Les régions où vivent et évoluent les Baka se situent essentiellement au nord du Gabon, non loin de la frontière camerounaise, et au nord-est, proche du Congo. Cette zone est, bien évidemment, recouverte par la forêt. La route longeant cette vaste zone forestière descend de

Minvoul à Mitzic, puis bifurque à l’est au-delà de Mékambo, via Makokou.

Les Baka occupent une série de villages situés dans la localité de Minvoul, où ils cohabitent avec des peuples bantuphones tels que les Fang avec lesquels ils entretiennent d’ailleurs des rapports verticaux. On les retrouve notamment dans trois principaux villages à savoir Bitouga, Doumassi et Esseng-Elarmitang à Minvoul.

Un instantané d’une réunion à Minvoul. © UNESCO Libreville / Jean Eude NGOUADONO

Les Bakoya se concentrent dans dans la province de l’Ogooué-Ivindo, plus précisément à l’est de la région de Mékambo (département de la Zadié). La province de l’Ogooué-Ivindo se situe elle-même non loin de la frontière congolaise (nord-ouest du Congo- Brazzaville).

Une des caractéristiques des communautés Baka et Koya est qu’elles habitent souvent assez loin des centres urbains et des centres de décisions ; elles sont relativement marginalisées dans la mesure où on les rencontre dans des zones assez reculées qui se situent non seulement loin de la capitale du pays, Libreville, mais aussi loin des centres urbains provinciaux ou régionaux.
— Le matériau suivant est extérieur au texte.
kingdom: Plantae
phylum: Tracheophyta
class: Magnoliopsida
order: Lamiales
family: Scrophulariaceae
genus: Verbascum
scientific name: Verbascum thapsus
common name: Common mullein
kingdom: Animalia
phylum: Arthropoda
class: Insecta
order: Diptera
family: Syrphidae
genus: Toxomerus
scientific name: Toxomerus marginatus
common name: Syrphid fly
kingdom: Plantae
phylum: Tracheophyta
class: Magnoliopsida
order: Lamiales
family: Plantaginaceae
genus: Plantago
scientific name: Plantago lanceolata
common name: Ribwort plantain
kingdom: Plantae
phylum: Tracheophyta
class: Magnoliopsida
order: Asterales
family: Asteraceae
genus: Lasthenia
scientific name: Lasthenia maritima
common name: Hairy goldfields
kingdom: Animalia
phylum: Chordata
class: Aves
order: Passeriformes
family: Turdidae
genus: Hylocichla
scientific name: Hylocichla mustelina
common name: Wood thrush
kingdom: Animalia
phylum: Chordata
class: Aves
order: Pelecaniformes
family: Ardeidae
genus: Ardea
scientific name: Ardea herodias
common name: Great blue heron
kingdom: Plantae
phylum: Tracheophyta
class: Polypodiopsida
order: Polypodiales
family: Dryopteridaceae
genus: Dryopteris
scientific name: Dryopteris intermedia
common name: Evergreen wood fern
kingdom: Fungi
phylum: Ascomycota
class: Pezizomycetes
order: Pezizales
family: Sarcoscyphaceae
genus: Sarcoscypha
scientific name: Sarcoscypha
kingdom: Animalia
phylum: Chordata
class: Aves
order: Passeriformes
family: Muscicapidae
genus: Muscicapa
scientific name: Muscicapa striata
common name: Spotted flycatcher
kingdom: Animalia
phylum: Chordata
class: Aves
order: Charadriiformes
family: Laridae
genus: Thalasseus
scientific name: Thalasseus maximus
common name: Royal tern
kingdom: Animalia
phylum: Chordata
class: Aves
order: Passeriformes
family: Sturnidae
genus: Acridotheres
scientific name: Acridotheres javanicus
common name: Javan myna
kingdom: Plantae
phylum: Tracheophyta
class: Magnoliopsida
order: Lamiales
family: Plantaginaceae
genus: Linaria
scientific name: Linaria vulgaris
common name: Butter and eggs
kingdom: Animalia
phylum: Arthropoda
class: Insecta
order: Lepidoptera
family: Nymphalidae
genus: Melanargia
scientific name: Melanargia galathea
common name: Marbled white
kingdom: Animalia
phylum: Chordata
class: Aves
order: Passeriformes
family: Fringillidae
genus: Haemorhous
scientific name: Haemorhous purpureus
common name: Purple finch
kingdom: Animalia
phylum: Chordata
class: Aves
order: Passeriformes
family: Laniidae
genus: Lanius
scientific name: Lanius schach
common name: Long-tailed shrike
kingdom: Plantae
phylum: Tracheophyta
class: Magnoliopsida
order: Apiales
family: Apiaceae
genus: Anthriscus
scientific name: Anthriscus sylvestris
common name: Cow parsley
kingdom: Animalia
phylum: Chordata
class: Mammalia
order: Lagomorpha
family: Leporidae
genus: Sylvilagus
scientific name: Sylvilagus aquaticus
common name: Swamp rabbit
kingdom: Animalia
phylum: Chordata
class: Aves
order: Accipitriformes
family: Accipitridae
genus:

Cuisine de plein air, Mékambo. © UNESCO Libreville / Jean Eude NGOUADONO


Les abandons scolaires semblent se produire surtout entre le mois d’octobre et le mois de janvier, comme c’est souvent dans la région de Minvoul. Par ailleurs, certains enfants ont du mal à aller à l’école parce qu’ils ne disposent pas d’actes de naissance. D’autres au contraire parviennent à s’inscrire quand bien même ils n’ont pas d’acte de naissance. Mais ces enfants ont souvent du mal à entrer dans le cycle du secondaire justement à cause du défaut d’acte de naissance.

La relation bantu/pygmée a tendance à se normaliser alors qu’elle était plus complexe dans le passé. Cependant les discriminations n’ont pas disparu mais le phénomène aurait tendance à s’atténuer dans la région, compte tenu du commerce qui les lie sur le plan thérapeutique, agricole, spirituel et matrimonial. En cas de différends, le mot pygmées devient une insulte.